EXERCICE A
Selon le texte sur la communauté italienne de Tunisie, combien d'Italiens et de Français y avait-il en Tunisie en 1901 ?
EXERCICE B
Recopiez mot pour mot le passage du texte sur la communauté italienne de Tunisie qui va de « Entre 1861 et » jusqu'à « première guerre mondiale. ».
==== EXTRAIT PROPOSÉ
Regards sur l'ancienne communauté italienne de Tunisie
Jusqu’au milieu du 19ème siècle la communauté italienne de Tunisie est constituée de riches marchands juifs toscans ainsi que d’Italiens capturés lors d’opérations de corsaires tunisiens à travers la mer méditerranéenne. Nous pouvons diviser en plusieurs phases l’histoire de la présence italienne en Tunisie entre le 19e et le début du 20e siècle.
Entre 1815 et 1861, la collectivité italienne est composée de quelques milliers d’activistes politiques, francs-maçons, intellectuels, en provenance des régions centrales et septentrionales de la Péninsule, ayant trouvé refuge dans la Régence de Tunis. Il y a des tentatives d’organisation de la communauté : une école embryonnaire est fondée (1821), une première typographie voit le jour (1829), un journal de langue italienne apparaît (1838).
Entre 1861 et 1881 le peuplement italien s’accélère, cette fois-ci avec l’arrivée de migrants non qualifiés originaires surtout des îles (Sicile, Pantelleria, Sardaigne, Procida, etc.) ainsi que d’autres régions défavorisées du Midi. Dans la Régence de Tunis la colonie, par le biais de ses propres institutions - écoles, journaux, sociétés philanthropiques etc. - joue un rôle politique actif, visant à contrebalancer une croissante influence de la France qui impose son protectorat en 1881. Néanmoins la communauté continue de s’agrandir et à partir de 1896, date de l’accord franco-italien confirmant le statu quo des Italiens ainsi qu’il avait été défini par le traité italo-tunisien de 1868, les relations entre les deux communautés semblent se détendre jusqu’à la fin de la première guerre mondiale.
Les Italiens continuent de contester le protectorat français prétextant des raisons géographiques, historiques, ainsi que le poids d’une colonie qui est numériquement de loin la plus importante parmi toutes: en 1901, il y a en Tunisie 72.000 Italiens contre seulement 24.000 Français (Loth, 1905 : 162, 488). La période qui va de 1925 à 1943 voit la fascisation de la diaspora italienne, le renforcement des antagonismes politiques et le déclenchement de la grande guerre.
========
==== LIGNES DE DONNÉES
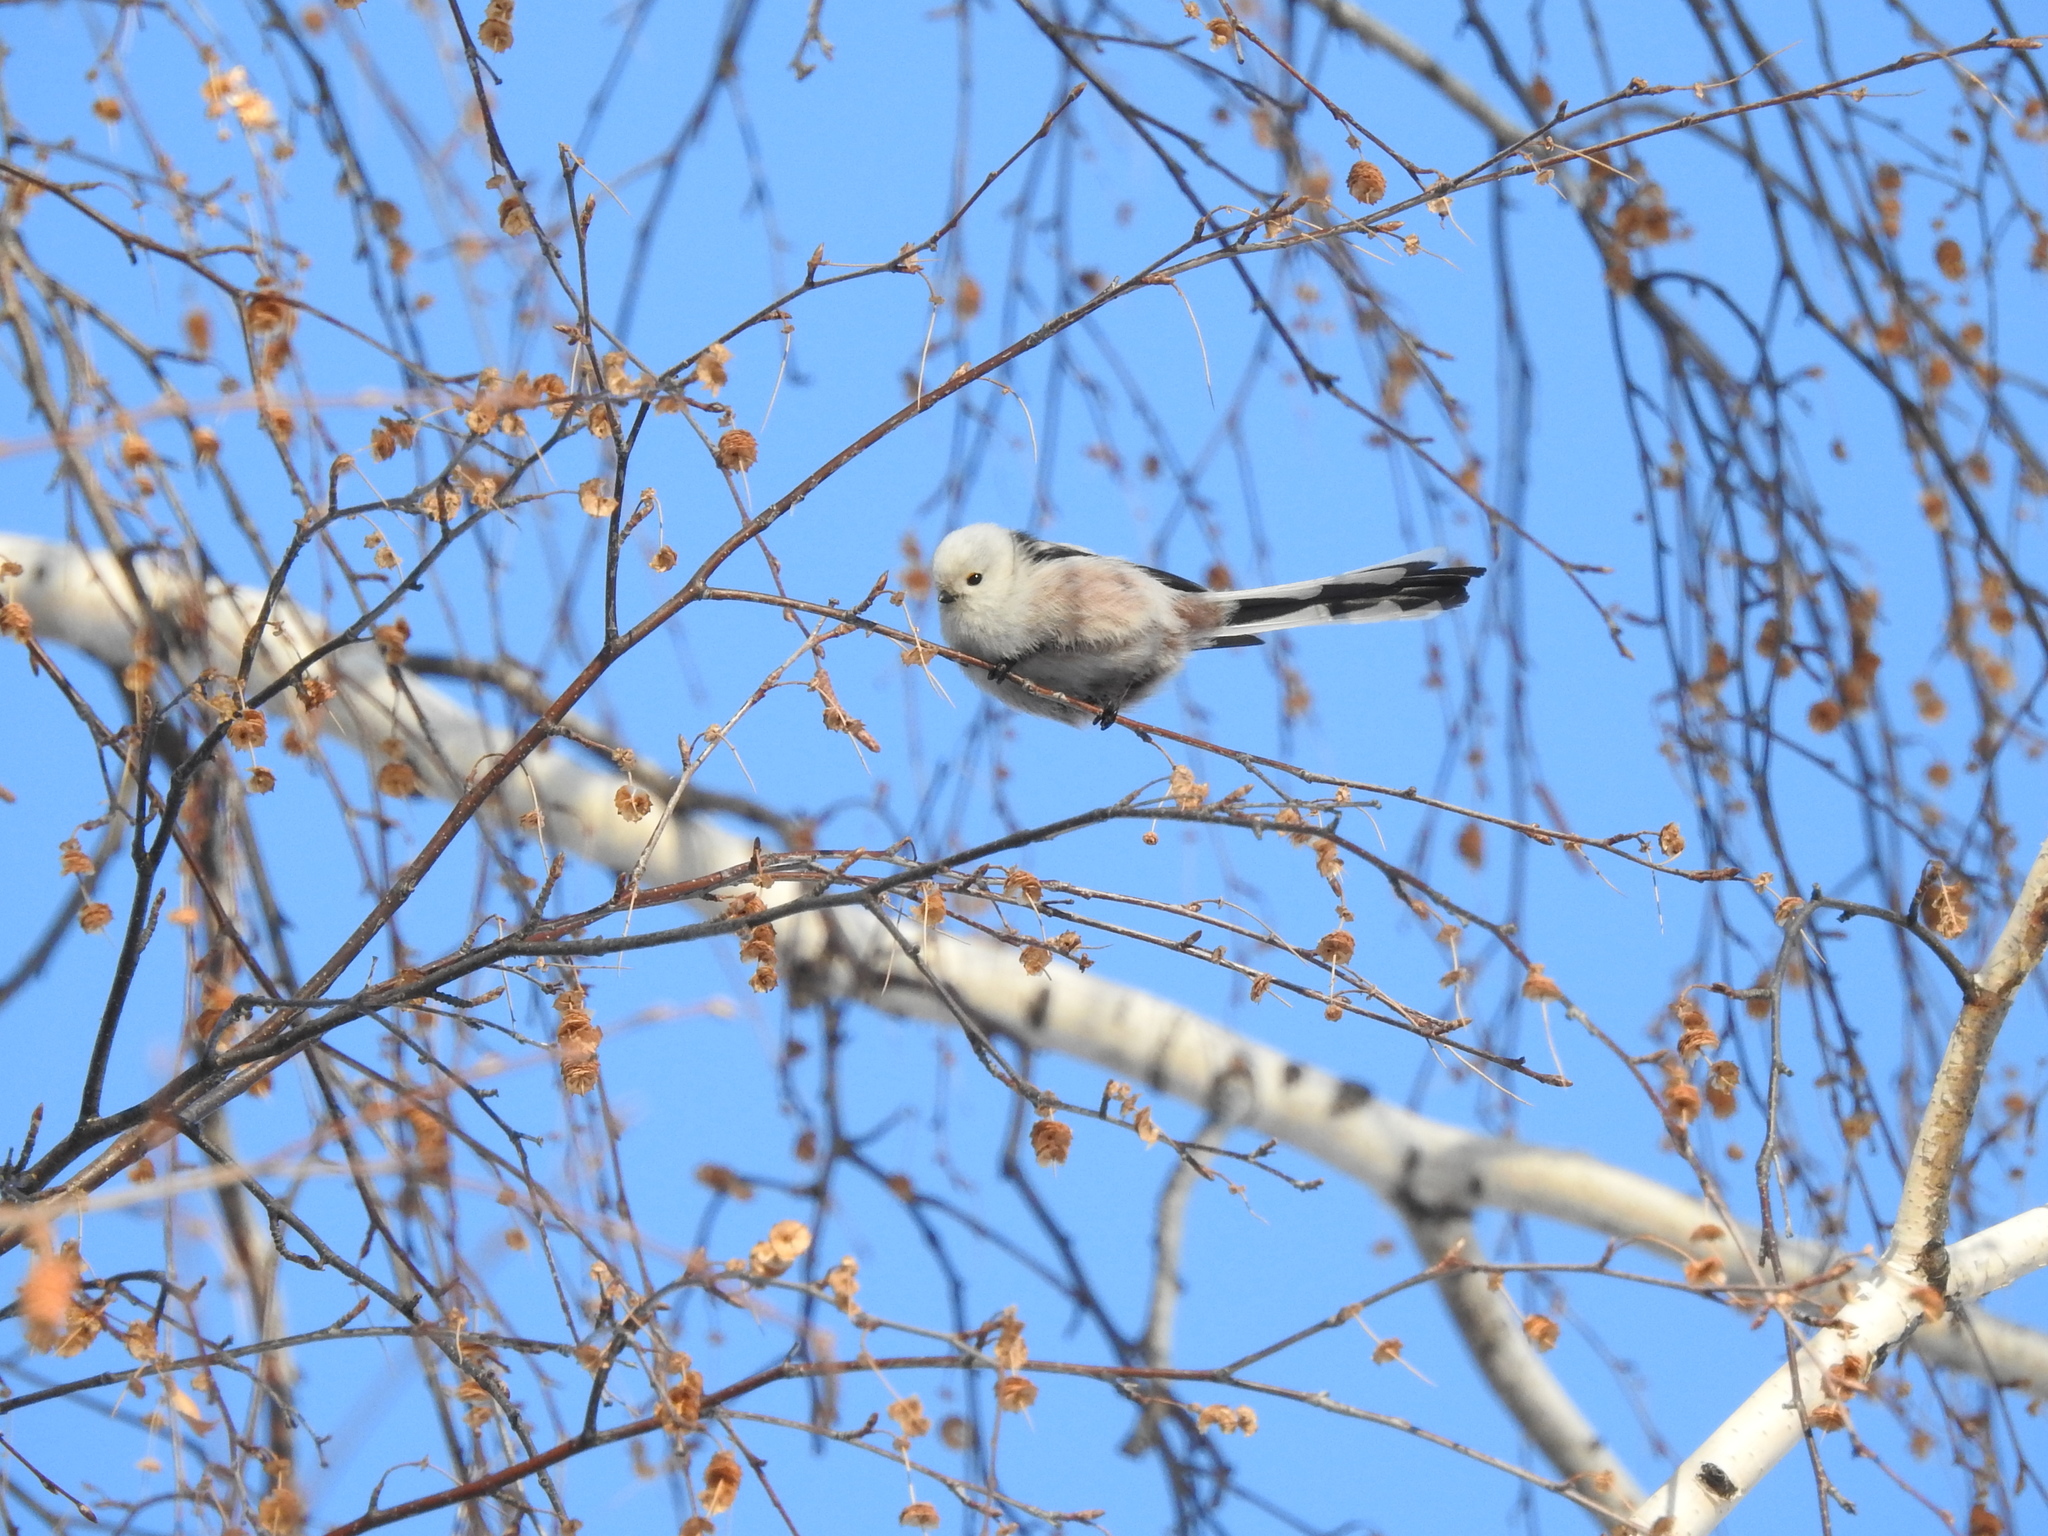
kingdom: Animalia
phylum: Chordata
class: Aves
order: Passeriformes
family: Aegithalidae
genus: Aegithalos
========
==== LIGNES DE DONNÉES
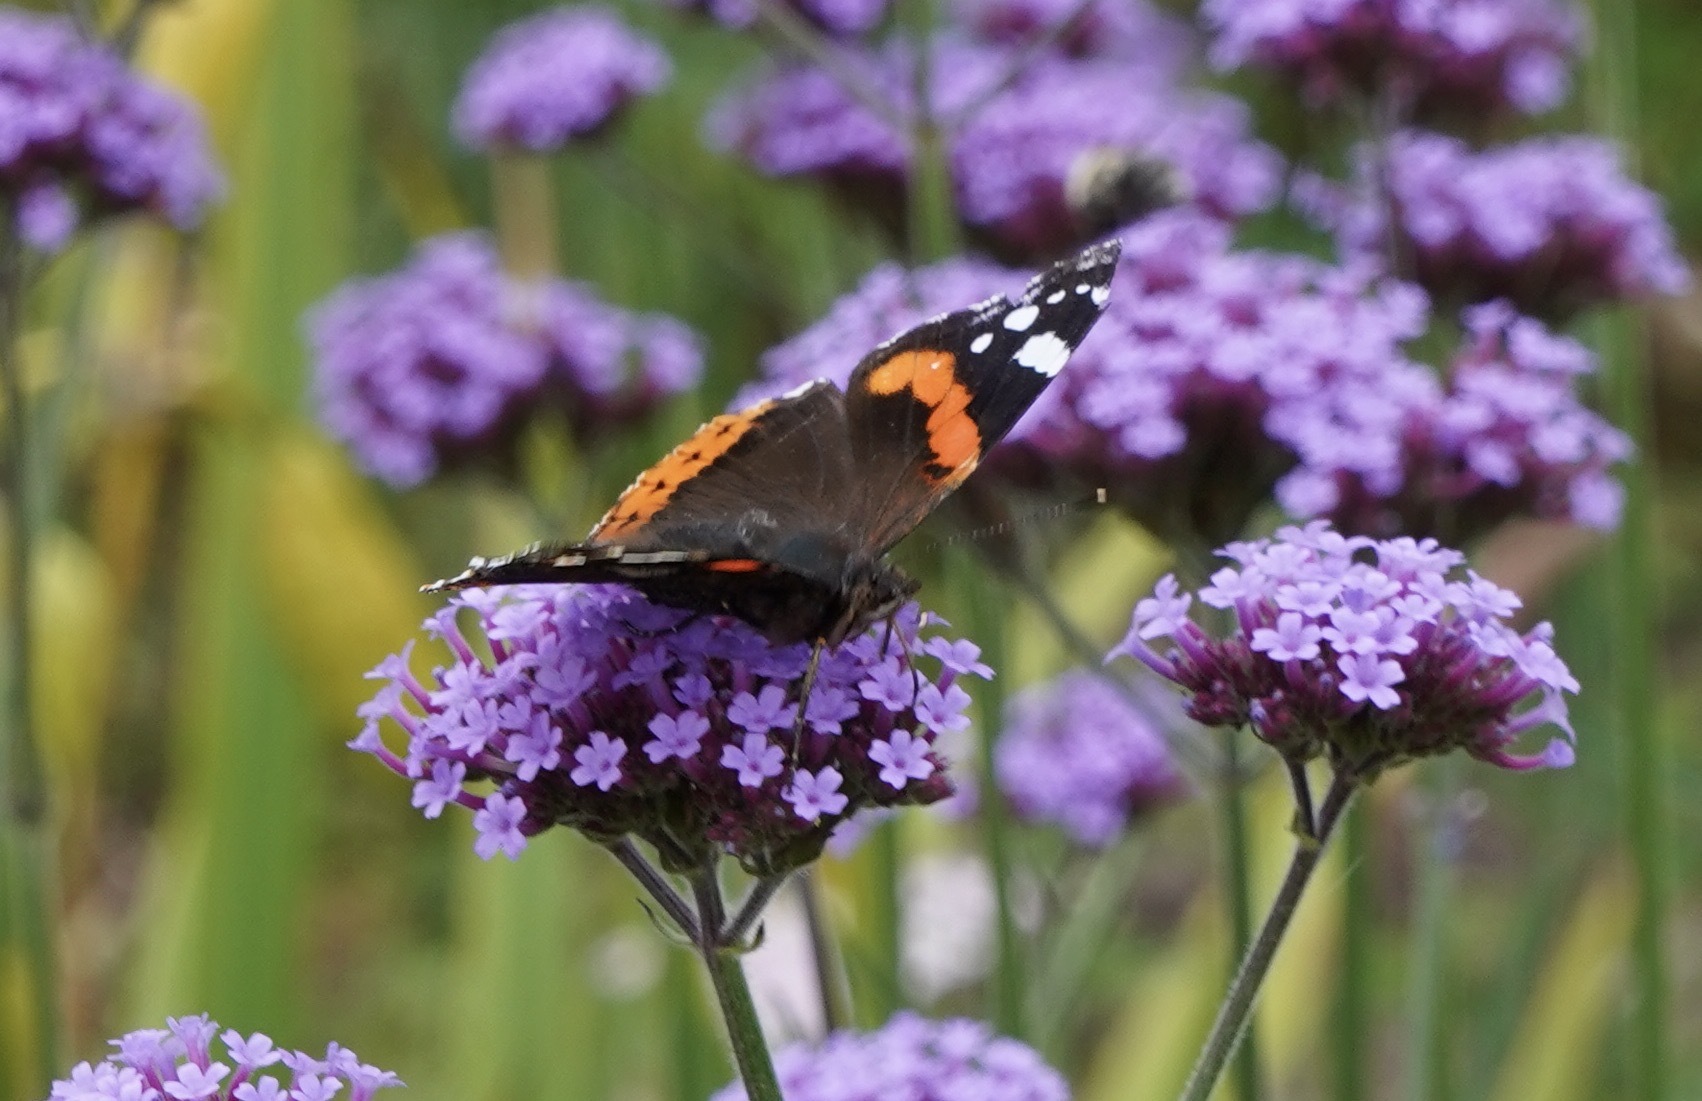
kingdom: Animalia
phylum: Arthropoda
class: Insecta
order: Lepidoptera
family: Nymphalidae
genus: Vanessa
========
==== LIGNES DE DONNÉES
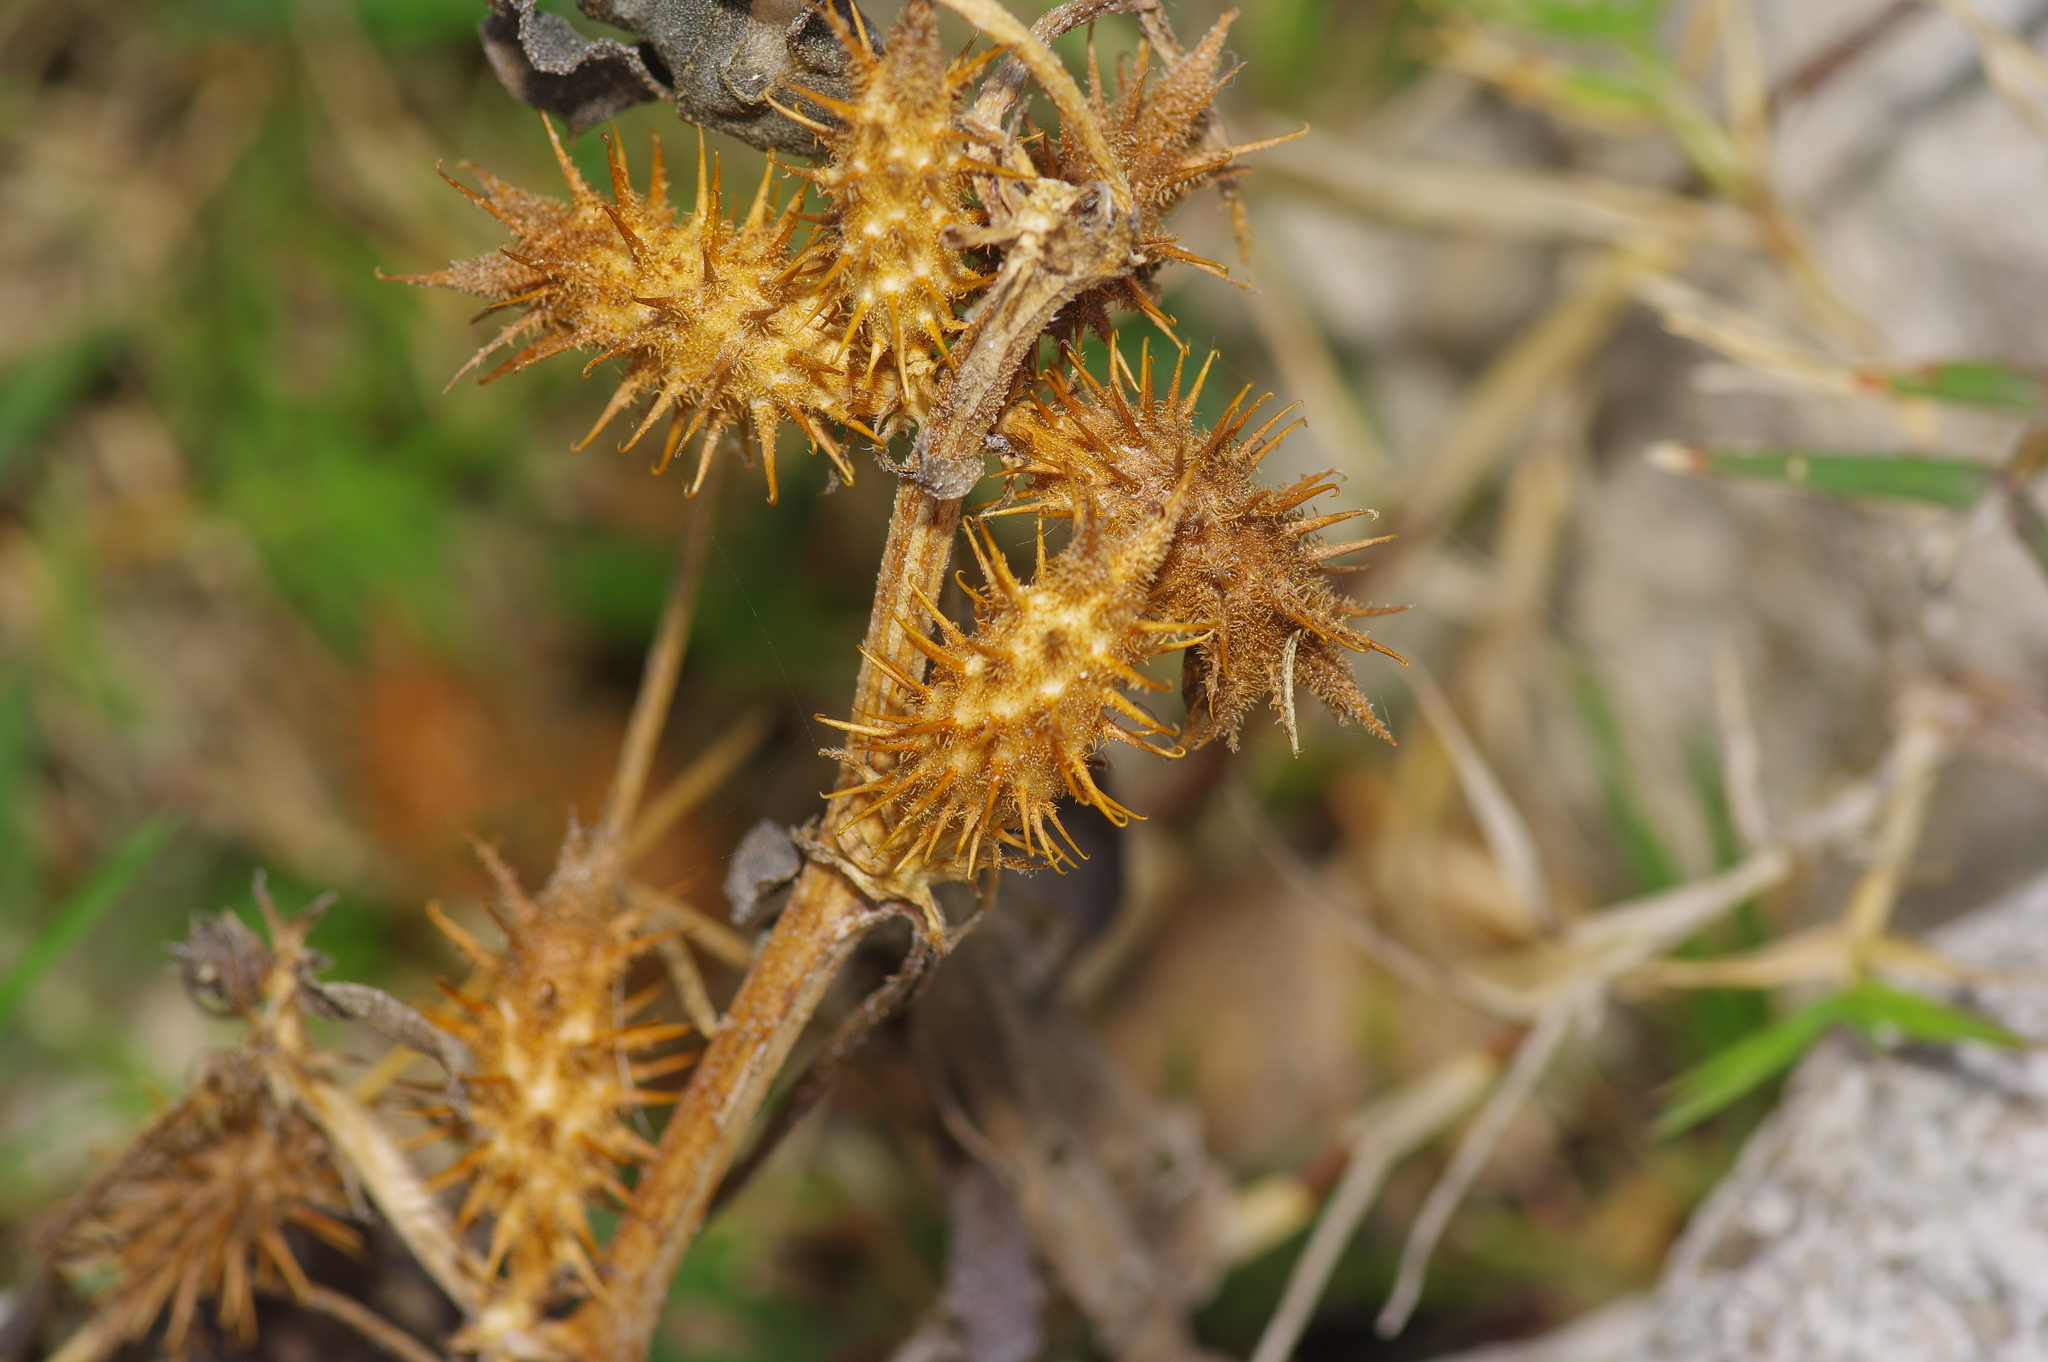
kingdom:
========
RÉPONSE COMPLÈTE A
En 1901, il y avait en Tunisie 72.000 Italiens contre seulement 24.000 Français.

RÉPONSE COMPLÈTE B
Entre 1861 et 1881 le peuplement italien s’accélère, cette fois-ci avec l’arrivée de migrants non qualifiés originaires surtout des îles (Sicile, Pantelleria, Sardaigne, Procida, etc.) ainsi que d’autres régions défavorisées du Midi. Dans la Régence de Tunis la colonie, par le biais de ses propres institutions - écoles, journaux, sociétés philanthropiques etc. - joue un rôle politique actif, visant à contrebalancer une croissante influence de la France qui impose son protectorat en 1881. Néanmoins la communauté continue de s’agrandir et à partir de 1896, date de l’accord franco-italien confirmant le statu quo des Italiens ainsi qu’il avait été défini par le traité italo-tunisien de 1868, les relations entre les deux communautés semblent se détendre jusqu’à la fin de la première guerre mondiale.